By PAUL KNOX
Wednesday, November 27, 2002
Anyone who had to be well versed on arms control during the Cold War knows there are few topics more important, and few more stultifying. The mind spun as it grappled with SALT, START, NPT, CTBT, payloads, drawdowns and MAD -- mutually assured destruction.
United Nations weapons experts in Iraq are heading out today on their first inspection missions, and I fear we're in for another megadose. I'm reading about verification, monitoring, precursors, complexes and test sites. Is there an analogy that makes it easier to think about the concepts involved?
Suppose it's wartime, and rationing is in effect, and the government is requisitioning food supplies. Hoarding is a crime. You hear a guy down the street has a secret supply of milk he's willing to sell at three times the normal price. You tip off the police; they decide to investigate.

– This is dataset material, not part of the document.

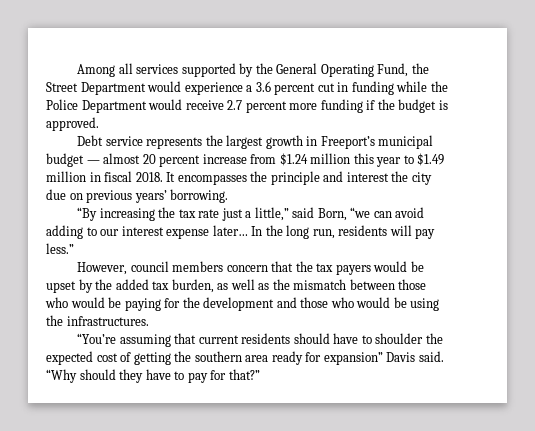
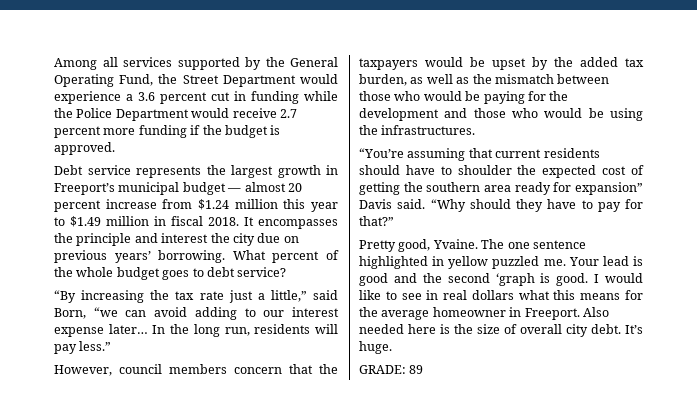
(229, 196) none -> [232,250,339,263] [54,267,287,280] What percent of the whole budget goes to debt service?
[316,263,371,275] tax payers -> [359,58,418,70] taxpayers
(260, 374) none -> [359,239,586,252] [359,256,643,269] [359,273,643,286] [359,290,643,300] [359,307,609,320] [359,324,643,337] [359,341,392,354] [359,365,424,374] // Pretty good, Yvaine. The one sentence highlighted in yellow puzzled me. Your lead is good and the second ‘graph is good. I would like to see in real dollars what this means for the average homeowner in Freeport. Also needed here is the size of overall city debt. It’s huge. // GRADE: 89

Their first problem is access. They have to get into the house, get the fridge open and check out other likely hiding spots, all without the neighbour having a chance to dump any contraband or stash it somewhere else.
Next comes verification. They can't just come up with bottles of white liquid, pose before the television cameras and say triumphantly: "We found milk!" It could be paint, or carpenter's glue, or cornstarch and water. Someone has to prove that it is what it seems to be.

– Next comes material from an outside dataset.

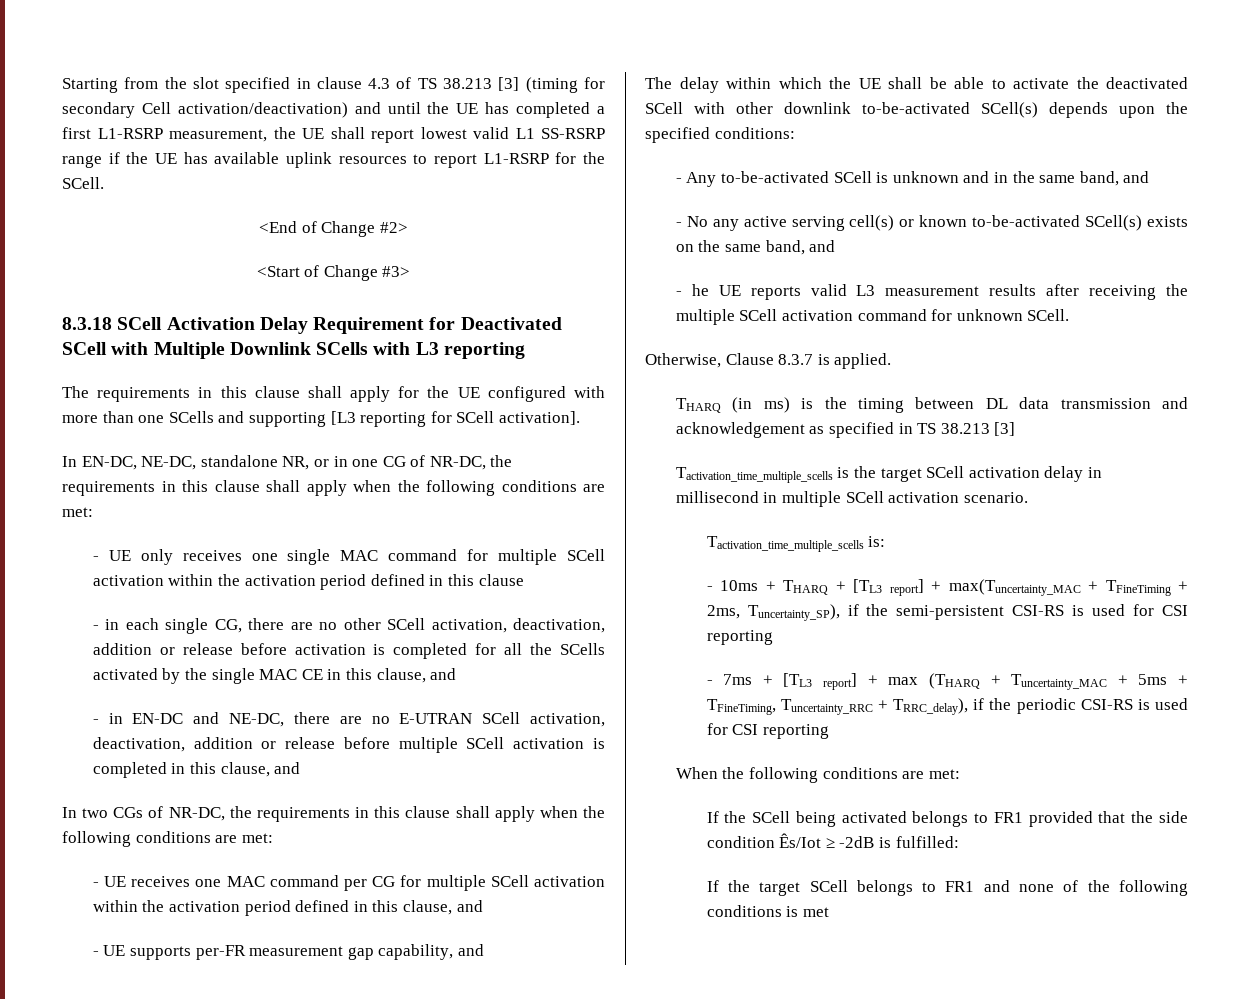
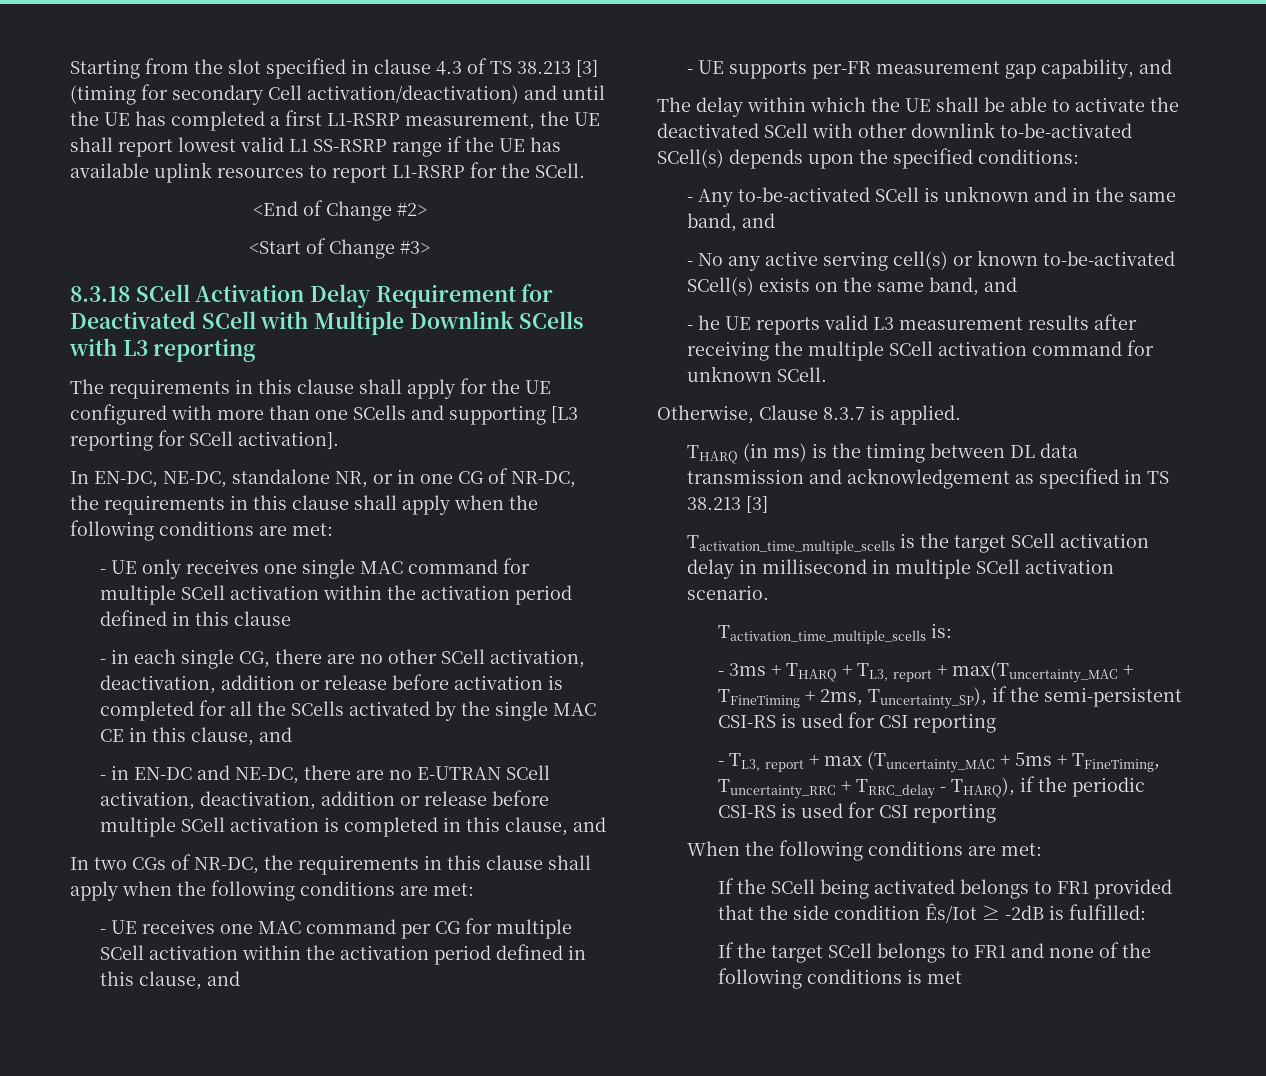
[720,580,759,591] 10ms -> [728,663,766,676] 3ms
[853,579,924,596] [TL3 report] -> [856,663,932,682] TL3, report
[723,673,1108,690] 7ms + [TL3 report] + max (THARQ + Tuncertainty_MAC -> [728,751,995,773] TL3, report + max (Tuncertainty_MAC
[893,698,969,715] TRRC_delay), -> [855,777,1015,799] TRRC_delay - THARQ),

Now let's assume the search is negative. The police are sitting in your neighbour's kitchen, asking him to sign some papers. They hear something that sounds distinctly like a moo. They go to the window and sure enough, there's a cow out back.

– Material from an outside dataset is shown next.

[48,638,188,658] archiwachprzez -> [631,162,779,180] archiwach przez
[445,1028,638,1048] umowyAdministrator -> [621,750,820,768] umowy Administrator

Oh that, the guy says. Yeah, don't worry -- she doesn't produce. Can't you see there's no grass out there? The poor thing is starving to death.
The problems, broadly speaking, are the same ones faced by weapons inspectors in Iraq. One of them is a classic: How do you prove a negative? How do you prove something doesn't exist, or isn't present?
It's not impossible. But success depends on the boundaries of the question posed.
After simple observation, you can make a categorical statement about whether something is present within a certain three-dimensional space: "I looked inside the fridge, and there was no milk."
But, blur the boundaries, enlarge the space or obscure it, and you're forced into extrapolation, deduction or remote detection: "We couldn't see inside the walls, but the space is too thin to hold anything. Just to be sure, we ran our sensors over them and nothing registered."
Hear the faint whisper of doubt? Now add a fourth dimension -- time -- and you're into the hypothetical: "The cow isn't producing now, but if the grass starts growing you never know. . . ."
Finally, factor in external variables and the possibilities proliferate: "If he got a load of fodder in and bought a couple more cows, he could have a regular dairy running there in six months or so." Now, instead of looking for the presence of a thing, you're trying to prove the existence of a threat.
All right. Back to Iraq, and those inspections.
As the possibility of absolute certainty recedes, so grows the number of pretexts for war. Hard-liners in the Bush administration, who never wanted to bother with weapons inspection in the first place, would seize on anything to prove "material breach" of UN resolutions. Zero tolerance for Saddam, they say. A wax carton in the garbage? Gotcha! Proof of milk!
Alas, life isn't zero tolerance. Over the years, I've written about torture and other atrocities, and worked here and there to promote respect for human rights. But do I advocate all-out, never-ending war against every human-rights abuser? Of course not. Actual harm and imminent risk must be calibrated with strategy, tactics and timing.
Despite their rhetorical displays of cojones, the American hawks aren't in favour of permanent war, either. In and out of power, they not only tolerate but actively aid despots of all kinds -- including Saddam Hussein himself -- when it suits them. We didn't hear them pressing Bill Clinton to move against genocide in Rwanda. We don't hear them advocating war against nuclear North Korea.
Which is why we know that if the United States makes war on Iraq, it will be about a lot more than atrocities, or weapons of mass destruction, or unaccounted-for fingerprints on the fridge door. It will be about diversifying sources of oil, and mostly about giving the United States a giant forward base for advancing its interests in the Arab world.
There's a chance -- just a chance -- that it won't happen. Much depends on the inspections, and on definitions of proof.